Zwischen den VertreterInnen der beiden Visionen herrscht ein Patt. Im bürgerlich dominierten Kantonsrat wird auch eine Privatisierung chancenlos bleiben, weil sich die SVP dagegenstellt. Es geht dabei, das merkt jeder Schelm, um eine enorme Staatseinnahme, die Privaten zufallen würde: 374 Millionen Franken schüttete die ZKB im letzten Jahr als Gewinn an Kanton und Gemeinden aus.

So bleibt die offizielle Vision der Bank. János Blum, SP-Vertreter im Bankratspräsidium, betont, dass er die Interessen der Kantonalbank zu vertreten habe. «Eine Privatisierung ist im Bankrat kein Thema, ebenso wenig wird die Nachhaltigkeit als Ziel infrage gestellt», sagt Blum. Auch der Vermutung, dass die ZKB mit dem Investmentbanking für ihre KundInnen ein Risiko darstelle, erteilt er eine Absage: «Das Handelsgeschäft spielte keine Rolle für die Einstufung der Zürcher Kantonalbank als systemrelevant.» Für die Erhöhung des Dotationskapitals durch den Kantonsrat gibt er sich zuversichtlich, auch wenn die SP noch «Ja, aber» und die Grünen Nein sagen wollen: «Dass Banken mehr Eigenmittel halten sollen, haben insbesondere linke Parteien als Lehre aus der Finanzkrise gefordert. Ich nehme nicht an, dass sie plötzlich eine Kehrtwende machen, wenn es konkret wird.»

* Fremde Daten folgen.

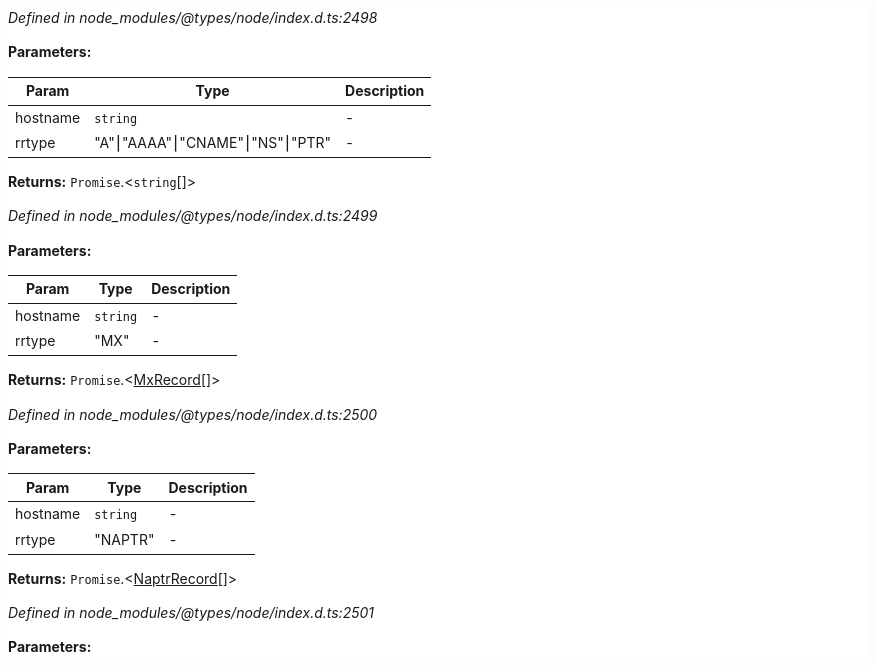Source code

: 

*Defined in node_modules/@types/node/index.d.ts:2498*



**Parameters:**

| Param | Type | Description |
| ------ | ------ | ------ |
| hostname | `string`   |  - |
| rrtype | "A"⎮"AAAA"⎮"CNAME"⎮"NS"⎮"PTR"   |  - |





**Returns:** `Promise`.<`string`[]>



*Defined in node_modules/@types/node/index.d.ts:2499*



**Parameters:**

| Param | Type | Description |
| ------ | ------ | ------ |
| hostname | `string`   |  - |
| rrtype | "MX"   |  - |





**Returns:** `Promise`.<[MxRecord](../interfaces/_node_modules__types_node_index_d_._dns_.mxrecord.md)[]>



*Defined in node_modules/@types/node/index.d.ts:2500*



**Parameters:**

| Param | Type | Description |
| ------ | ------ | ------ |
| hostname | `string`   |  - |
| rrtype | "NAPTR"   |  - |





**Returns:** `Promise`.<[NaptrRecord](../interfaces/_node_modules__types_node_index_d_._dns_.naptrrecord.md)[]>



*Defined in node_modules/@types/node/index.d.ts:2501*



**Parameters:**
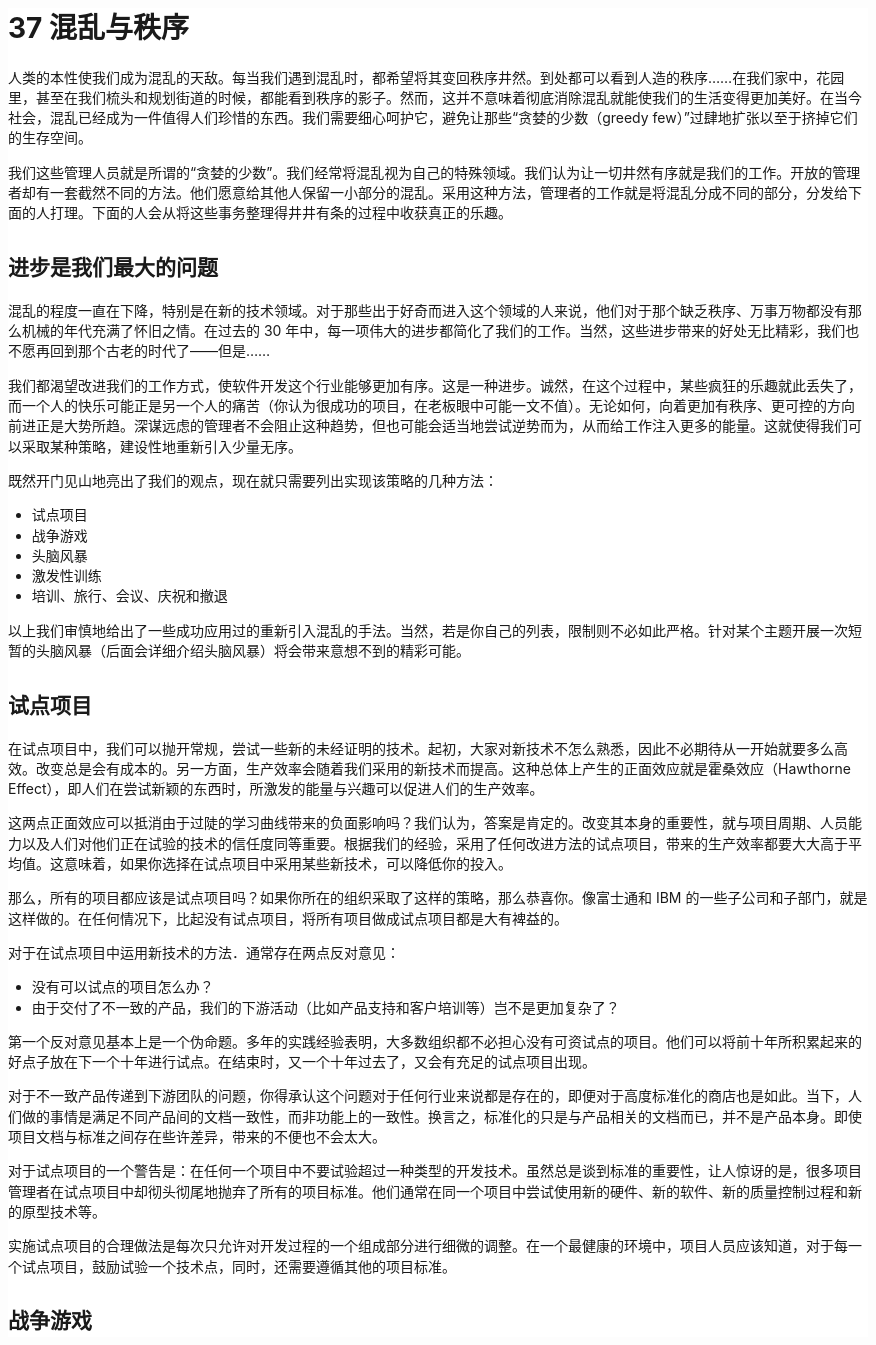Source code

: # 37 混乱与秩序

人类的本性使我们成为混乱的天敌。每当我们遇到混乱时，都希望将其变回秩序井然。到处都可以看到人造的秩序……在我们家中，花园里，甚至在我们梳头和规划街道的时候，都能看到秩序的影子。然而，这并不意味着彻底消除混乱就能使我们的生活变得更加美好。在当今社会，混乱已经成为一件值得人们珍惜的东西。我们需要细心呵护它，避免让那些“贪婪的少数（greedy few）”过肆地扩张以至于挤掉它们的生存空间。

我们这些管理人员就是所谓的“贪婪的少数”。我们经常将混乱视为自己的特殊领域。我们认为让一切井然有序就是我们的工作。开放的管理者却有一套截然不同的方法。他们愿意给其他人保留一小部分的混乱。采用这种方法，管理者的工作就是将混乱分成不同的部分，分发给下面的人打理。下面的人会从将这些事务整理得井井有条的过程中收获真正的乐趣。

## 进步是我们最大的问题

混乱的程度一直在下降，特别是在新的技术领域。对于那些出于好奇而进入这个领域的人来说，他们对于那个缺乏秩序、万事万物都没有那么机械的年代充满了怀旧之情。在过去的 30 年中，每一项伟大的进步都简化了我们的工作。当然，这些进步带来的好处无比精彩，我们也不愿再回到那个古老的时代了——但是……

我们都渴望改进我们的工作方式，使软件开发这个行业能够更加有序。这是一种进步。诚然，在这个过程中，某些疯狂的乐趣就此丢失了，而一个人的快乐可能正是另一个人的痛苦（你认为很成功的项目，在老板眼中可能一文不值）。无论如何，向着更加有秩序、更可控的方向前进正是大势所趋。深谋远虑的管理者不会阻止这种趋势，但也可能会适当地尝试逆势而为，从而给工作注入更多的能量。这就使得我们可以采取某种策略，建设性地重新引入少量无序。

既然开门见山地亮出了我们的观点，现在就只需要列出实现该策略的几种方法：

- 试点项目
- 战争游戏
- 头脑风暴
- 激发性训练
- 培训、旅行、会议、庆祝和撤退

以上我们审慎地给出了一些成功应用过的重新引入混乱的手法。当然，若是你自己的列表，限制则不必如此严格。针对某个主题开展一次短暂的头脑风暴（后面会详细介绍头脑风暴）将会带来意想不到的精彩可能。

## 试点项目

在试点项目中，我们可以抛开常规，尝试一些新的未经证明的技术。起初，大家对新技术不怎么熟悉，因此不必期待从一开始就要多么高效。改变总是会有成本的。另一方面，生产效率会随着我们采用的新技术而提高。这种总体上产生的正面效应就是霍桑效应（Hawthorne Effect），即人们在尝试新颖的东西时，所激发的能量与兴趣可以促进人们的生产效率。

这两点正面效应可以抵消由于过陡的学习曲线带来的负面影响吗？我们认为，答案是肯定的。改变其本身的重要性，就与项目周期、人员能力以及人们对他们正在试验的技术的信任度同等重要。根据我们的经验，采用了任何改进方法的试点项目，带来的生产效率都要大大高于平均值。这意味着，如果你选择在试点项目中采用某些新技术，可以降低你的投入。

那么，所有的项目都应该是试点项目吗？如果你所在的组织采取了这样的策略，那么恭喜你。像富士通和 IBM 的一些子公司和子部门，就是这样做的。在任何情况下，比起没有试点项目，将所有项目做成试点项目都是大有裨益的。

对于在试点项目中运用新技术的方法．通常存在两点反对意见：

- 没有可以试点的项目怎么办？
- 由于交付了不一致的产品，我们的下游活动（比如产品支持和客户培训等）岂不是更加复杂了？

第一个反对意见基本上是一个伪命题。多年的实践经验表明，大多数组织都不必担心没有可资试点的项目。他们可以将前十年所积累起来的好点子放在下一个十年进行试点。在结束时，又一个十年过去了，又会有充足的试点项目出现。

对于不一致产品传递到下游团队的问题，你得承认这个问题对于任何行业来说都是存在的，即便对于高度标准化的商店也是如此。当下，人们做的事情是满足不同产品间的文档一致性，而非功能上的一致性。换言之，标准化的只是与产品相关的文档而已，并不是产品本身。即使项目文档与标准之间存在些许差异，带来的不便也不会太大。

对于试点项目的一个警告是：在任何一个项目中不要试验超过一种类型的开发技术。虽然总是谈到标准的重要性，让人惊讶的是，很多项目管理者在试点项目中却彻头彻尾地抛弃了所有的项目标准。他们通常在同一个项目中尝试使用新的硬件、新的软件、新的质量控制过程和新的原型技术等。

实施试点项目的合理做法是每次只允许对开发过程的一个组成部分进行细微的调整。在一个最健康的环境中，项目人员应该知道，对于每一个试点项目，鼓励试验一个技术点，同时，还需要遵循其他的项目标准。

## 战争游戏
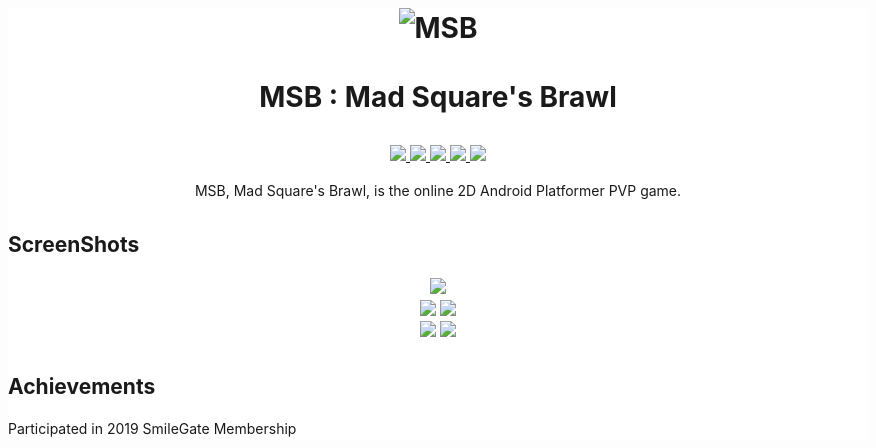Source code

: <h1 align="center">
  <img src="logo.png" alt="MSB" width="480">
  <br>
  <p>MSB : Mad Square's Brawl</p>
</h1>

<p align="center">
    <a href="https://unity.com">
        <img src="https://img.shields.io/badge/Powered%20by-Unity-black?style=flat-square&logo=unity" />
    </a>
    <a href="#license">
        <img src="https://img.shields.io/github/license/7kQon/MSB?style=flat-square" />
    </a>
    <a href="https://github.com/7kQon/MSB/releases">
        <img src="https://img.shields.io/github/v/release/7kQon/MSB?style=flat-square" />
    </a>
    <a href="https://github.com/7kQon/MSB/releases">
        <img src="https://img.shields.io/badge/DOWNLOAD-lastest-green?style=flat-square" />
    </a>
    <a href="https://github.com/7kQon/MSB/issues">
        <img src="https://img.shields.io/badge/SUPPORT-LIVE-green?style=flat-square" />
    </a>
</p>

<p align="center">
MSB, Mad Square's Brawl, is the online 2D Android Platformer PVP game.
</p>

## ScreenShots

<div align="center">
<img src="https://user-images.githubusercontent.com/8467374/85980538-91bb2380-ba1d-11ea-8e19-f8d9a7e681c3.gif" width="80%"></img>
</div>
<div align="center">
<img src="https://user-images.githubusercontent.com/8467374/87546590-baf9d600-c6e4-11ea-9f9a-31a6b43f1db8.jpg" width="40%"></img>
<img src="https://user-images.githubusercontent.com/8467374/87546588-baf9d600-c6e4-11ea-92bb-f5e9ca80aa3a.jpg" width="40%"></img>
</div>
<div align="center">
<img src="https://user-images.githubusercontent.com/8467374/87546585-ba613f80-c6e4-11ea-8462-592431611707.jpg" width="40%"></img>
<img src="https://user-images.githubusercontent.com/8467374/87546790-13c96e80-c6e5-11ea-9e0c-bdac5a79d91a.jpg" width="40%"></img>
</div>

## Achievements

Participated in 2019 SmileGate Membership
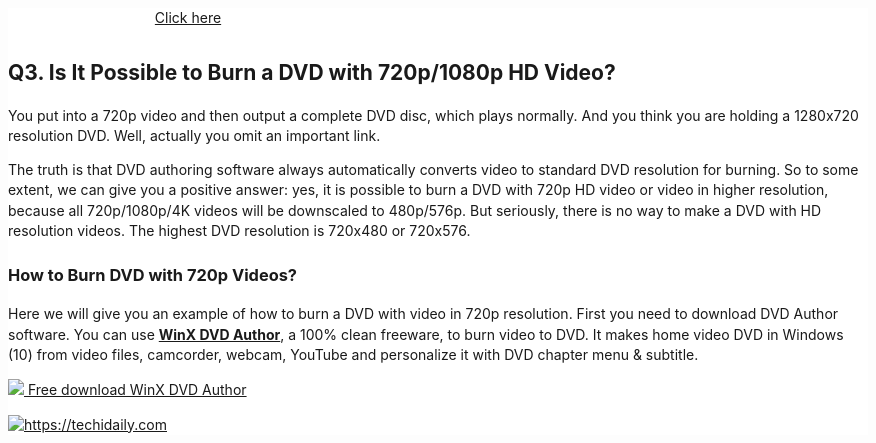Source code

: 








<span id="1983582">
					<video width="576" height="240" style="cursor:pointer"
           poster="//a.impactradius-go.com/display-clicktoplayimage/1983582.png"
           onclick="if(!this.playClicked){this.play();this.setAttribute('controls',true);this.playClicked=true;}">
	   <source src="//a.impactradius-go.com/display-ad/22993-1983582">
	   <img src="//a.impactradius-go.com/display-clicktoplayimage/1983582.png" style="border: none; height: 100%; width: 100%; object-fit: contain">
	</video>
	<div style="width:360px;text-align:center"><a href="javascript:window.open(decodeURIComponent('https%3A%2F%2Fhomestyler.sjv.io%2Fc%2F5597632%2F1983582%2F22993'), '_blank');void(0);">Click here</a></div>
</span>
<img height="0" width="0" src="https://imp.pxf.io/i/5597632/1983582/22993" style="position:absolute;visibility:hidden;" border="0" />





## Q3\. Is It Possible to Burn a DVD with 720p/1080p HD Video? 

 You put into a 720p video and then output a complete DVD disc, which plays normally. And you think you are holding a 1280x720 resolution DVD. Well, actually you omit an important link. 

The truth is that DVD authoring software always automatically converts video to standard DVD resolution for burning. So to some extent, we can give you a positive answer: yes, it is possible to burn a DVD with 720p HD video or video in higher resolution, because all 720p/1080p/4K videos will be downscaled to 480p/576p. But seriously, there is no way to make a DVD with HD resolution videos. The highest DVD resolution is 720x480 or 720x576.

### How to Burn DVD with 720p Videos?

Here we will give you an example of how to burn a DVD with video in 720p resolution. First you need to download DVD Author software. You can use [**WinX DVD Author**](https://tools.techidaily.com/winxdvd/products/), a 100% clean freeware, to burn video to DVD. It makes home video DVD in Windows (10) from video files, camcorder, webcam, YouTube and personalize it with DVD chapter menu & subtitle. 

[![](https://www.winxdvd.com/resource/../seo-img/general-img/download.png) Free download WinX DVD Author](https://tools.techidaily.com/winxdvd/products/)






<a href="https://aligracehair.sjv.io/c/5597632/2135410/19272" target="_top" id="2135410">
  <img src="//a.impactradius-go.com/display-ad/19272-2135410" border="0" alt="https://techidaily.com" width="160" height="90"/>
</a>
<img height="0" width="0" src="https://aligracehair.sjv.io/i/5597632/2135410/19272" style="position:absolute;visibility:hidden;" border="0" />
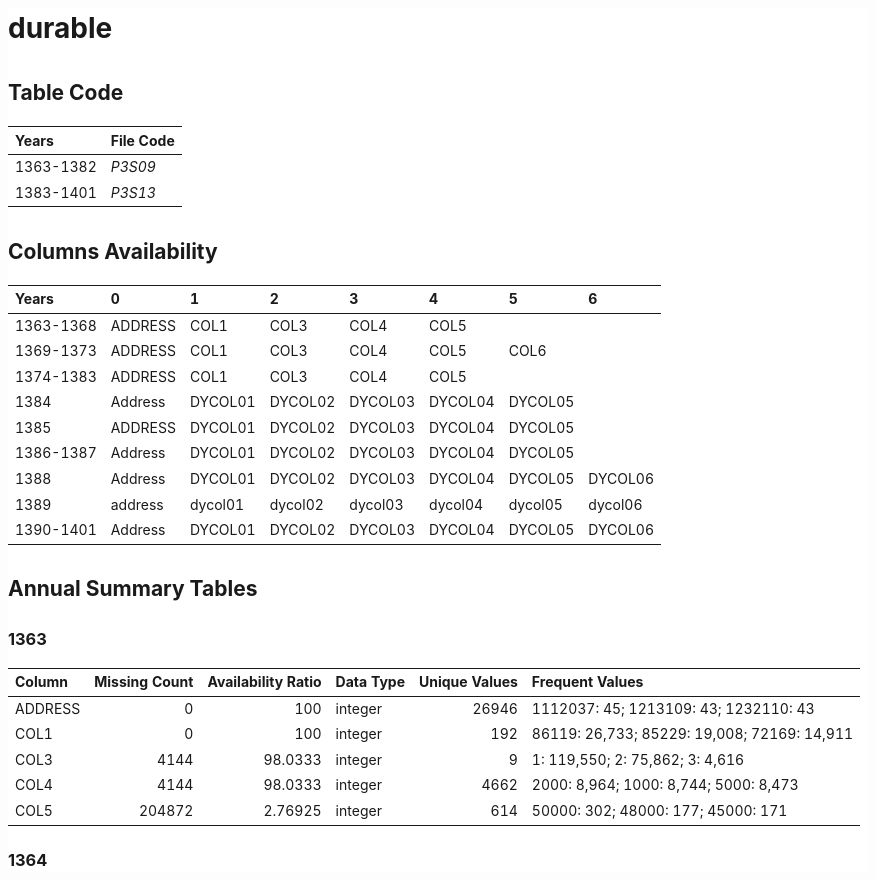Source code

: # durable

## Table Code

| Years     | File Code   |
|:----------|:------------|
| 1363-1382 | *P3S09*     |
| 1383-1401 | *P3S13*     |


## Columns Availability

| Years     | 0       | 1       | 2       | 3       | 4       | 5       | 6       |
|:----------|:--------|:--------|:--------|:--------|:--------|:--------|:--------|
| 1363-1368 | ADDRESS | COL1    | COL3    | COL4    | COL5    |         |         |
| 1369-1373 | ADDRESS | COL1    | COL3    | COL4    | COL5    | COL6    |         |
| 1374-1383 | ADDRESS | COL1    | COL3    | COL4    | COL5    |         |         |
| 1384      | Address | DYCOL01 | DYCOL02 | DYCOL03 | DYCOL04 | DYCOL05 |         |
| 1385      | ADDRESS | DYCOL01 | DYCOL02 | DYCOL03 | DYCOL04 | DYCOL05 |         |
| 1386-1387 | Address | DYCOL01 | DYCOL02 | DYCOL03 | DYCOL04 | DYCOL05 |         |
| 1388      | Address | DYCOL01 | DYCOL02 | DYCOL03 | DYCOL04 | DYCOL05 | DYCOL06 |
| 1389      | address | dycol01 | dycol02 | dycol03 | dycol04 | dycol05 | dycol06 |
| 1390-1401 | Address | DYCOL01 | DYCOL02 | DYCOL03 | DYCOL04 | DYCOL05 | DYCOL06 |


## Annual Summary Tables

### 1363

| Column   |   Missing Count |   Availability Ratio | Data Type   |   Unique Values | Frequent Values                             |
|:---------|----------------:|---------------------:|:------------|----------------:|:--------------------------------------------|
| ADDRESS  |               0 |            100       | integer     |           26946 | 1112037: 45; 1213109: 43; 1232110: 43       |
| COL1     |               0 |            100       | integer     |             192 | 86119: 26,733; 85229: 19,008; 72169: 14,911 |
| COL3     |            4144 |             98.0333  | integer     |               9 | 1: 119,550; 2: 75,862; 3: 4,616             |
| COL4     |            4144 |             98.0333  | integer     |            4662 | 2000: 8,964; 1000: 8,744; 5000: 8,473       |
| COL5     |          204872 |              2.76925 | integer     |             614 | 50000: 302; 48000: 177; 45000: 171          |


### 1364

Ruhig um die ZKB dürfte es in den nächsten Monaten nicht bleiben. Für neue Kritik sorgen wird die Busse im US-Steuerstreit. Dass sie mit Kritik nicht besonders gut umgehen kann, zeigte die Bank, als sie im September zwei Mitarbeiter entliess, wie Blum der WOZ bestätigt. Sie verfassten auf dem Finanzportal Inside Paradeplatz «unpassende Kommentare». Kurz vor Redaktionsschluss wird bekannt, dass die ZKB mit einer 38-seitigen Klageschrift gegen die Parodiewebsite der Juso vorgeht. Wegen der Abstimmung über die 1:12-Initiative wurde sie in einer richterlichen Verfügung für dringlich erklärt. Der Internetdienstleister Switch sperrte sie daraufhin. Gelassenheit sieht anders aus.